## Problem requirements:
Set down only what runs from the line containing "ring mcp: (784, 1004)" through the last line of the data, exactly as it reads.
───── Input records
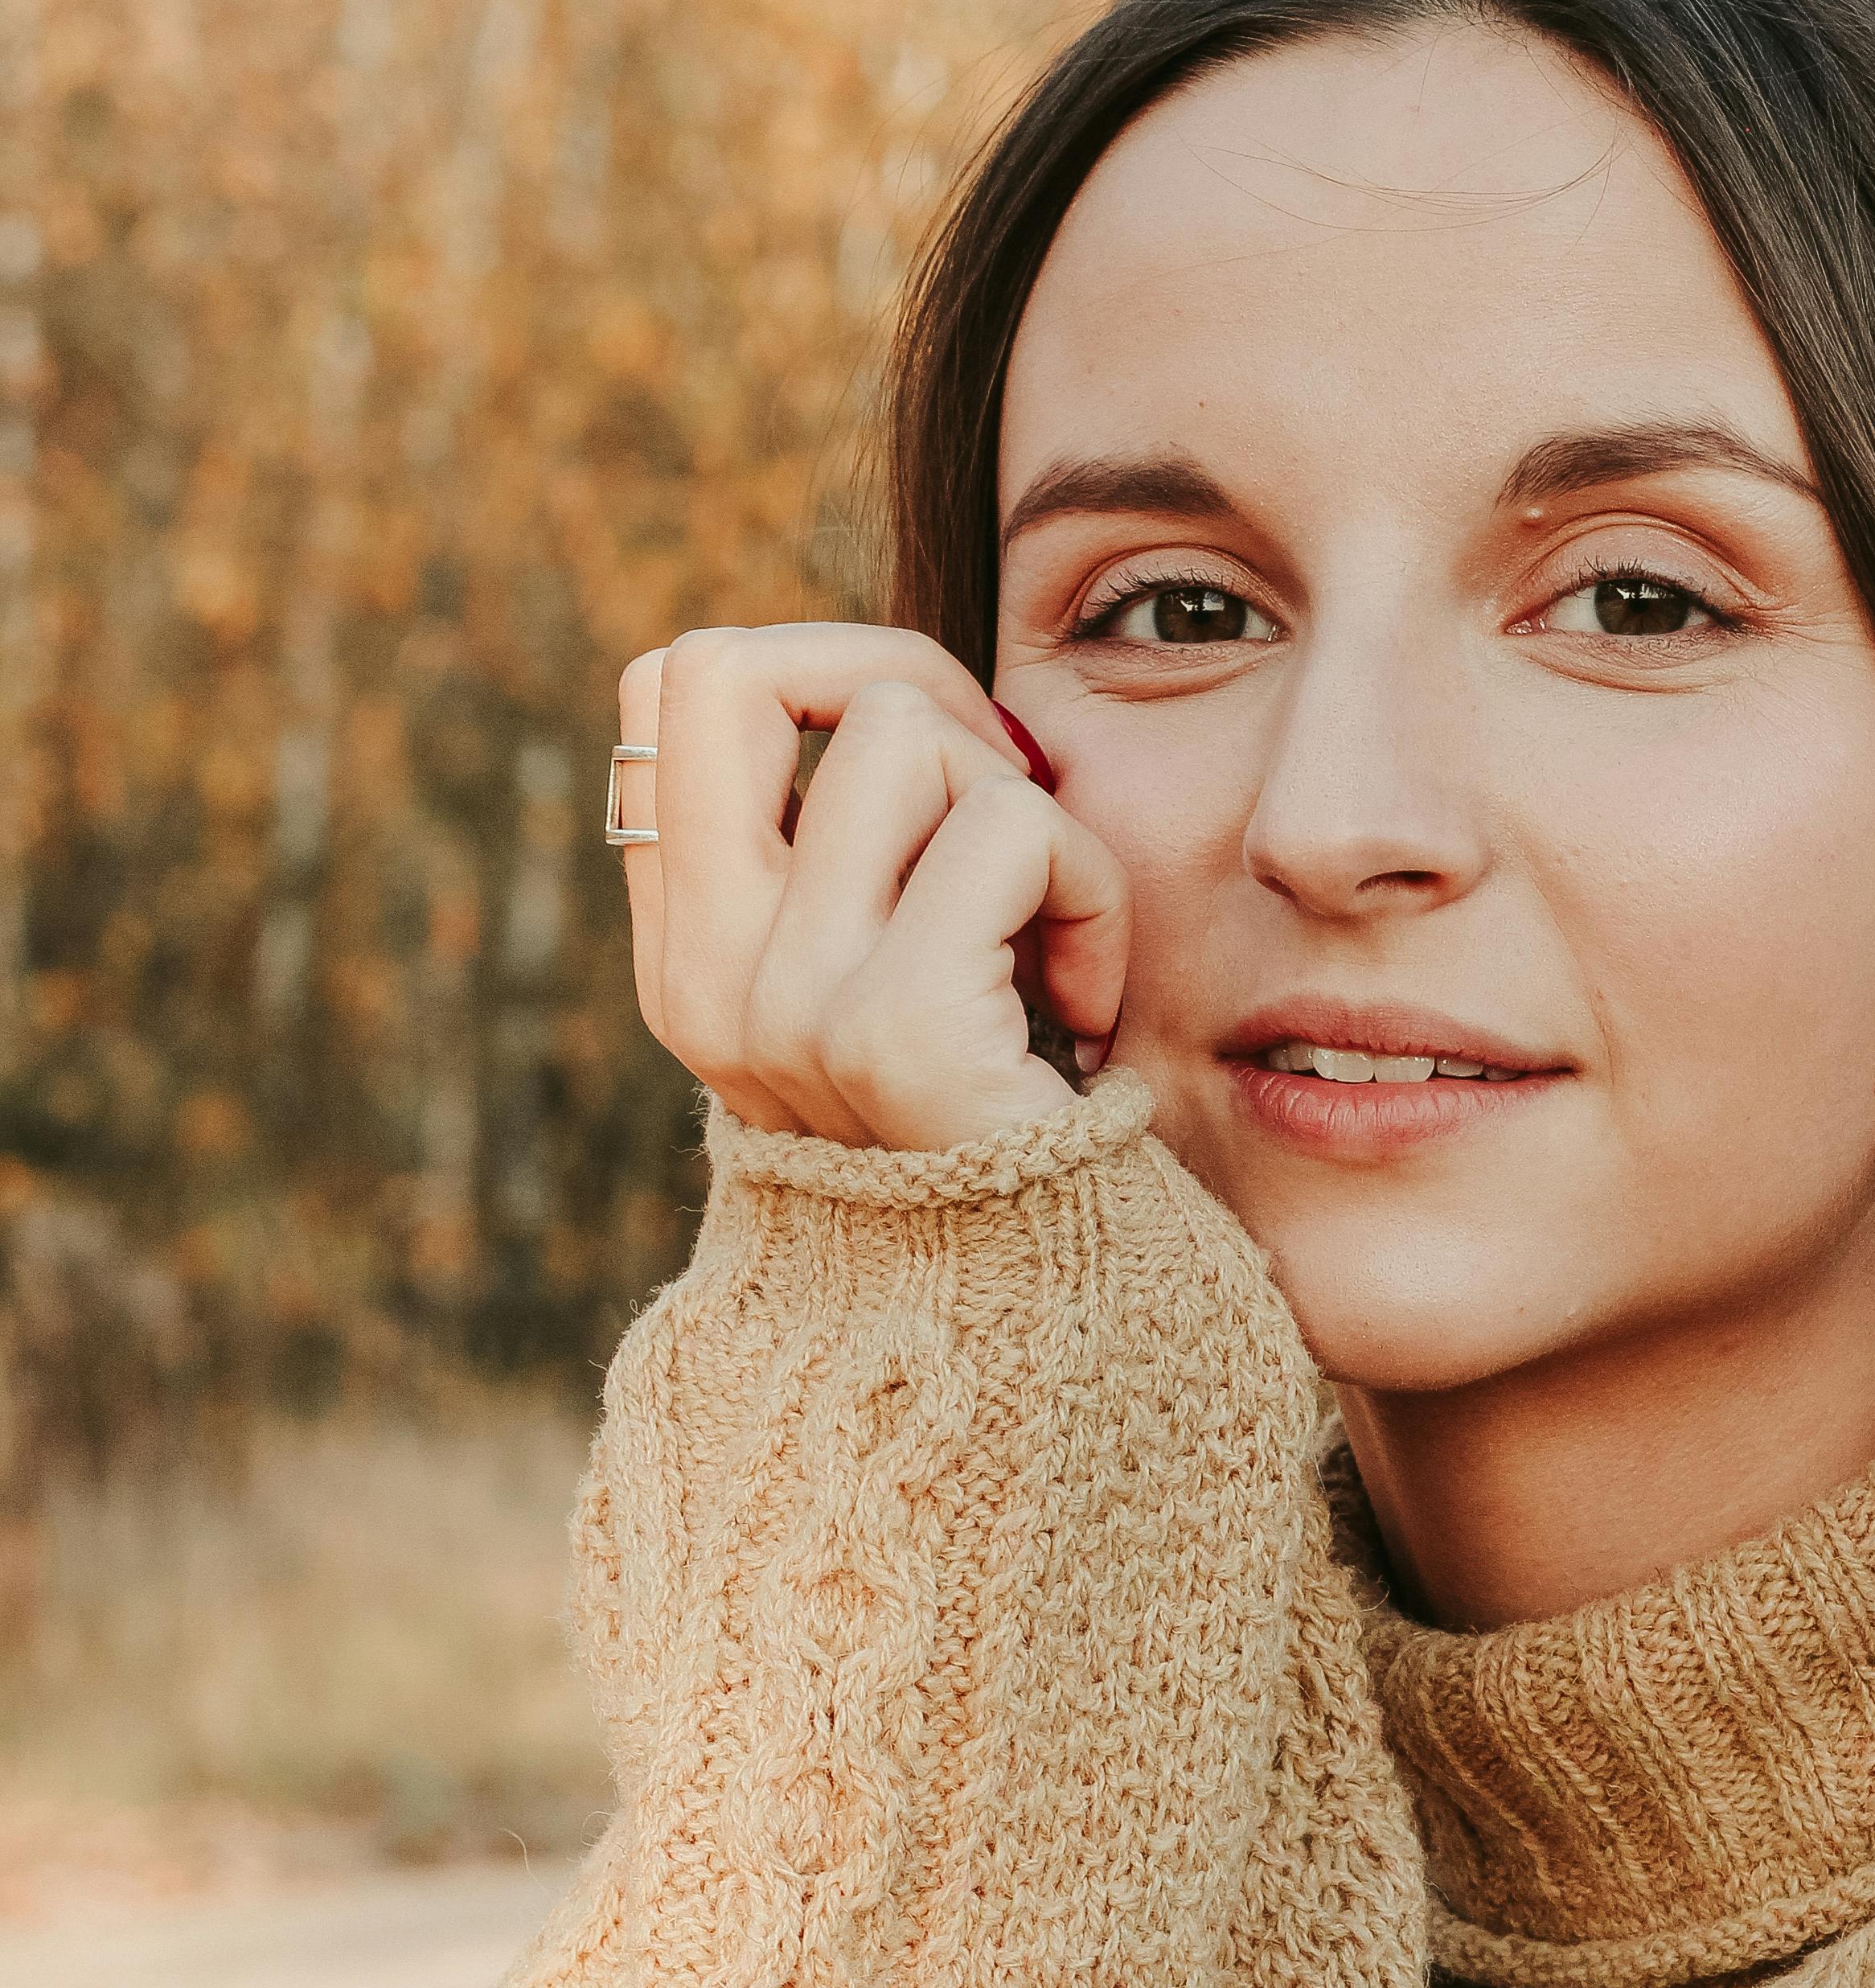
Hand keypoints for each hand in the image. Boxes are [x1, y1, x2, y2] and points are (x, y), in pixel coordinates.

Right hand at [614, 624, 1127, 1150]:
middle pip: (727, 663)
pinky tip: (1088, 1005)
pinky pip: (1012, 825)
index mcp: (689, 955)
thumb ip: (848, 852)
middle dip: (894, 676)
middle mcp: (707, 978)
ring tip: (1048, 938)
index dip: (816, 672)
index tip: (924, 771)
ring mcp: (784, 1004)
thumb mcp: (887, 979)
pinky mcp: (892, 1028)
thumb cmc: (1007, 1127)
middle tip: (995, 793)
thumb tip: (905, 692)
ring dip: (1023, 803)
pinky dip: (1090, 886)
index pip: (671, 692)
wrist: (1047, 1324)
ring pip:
──────────
## Solution to this task:
ring mcp: (784, 1004)
thumb mcp: (887, 979)
pinky mcp: (892, 1028)
thumb cmc: (1007, 1127)
middle tip: (995, 793)
thumb tip: (905, 692)
ring dip: (1023, 803)
pinky dip: (1090, 886)
index pip: (671, 692)
wrist: (1047, 1324)
ring pip:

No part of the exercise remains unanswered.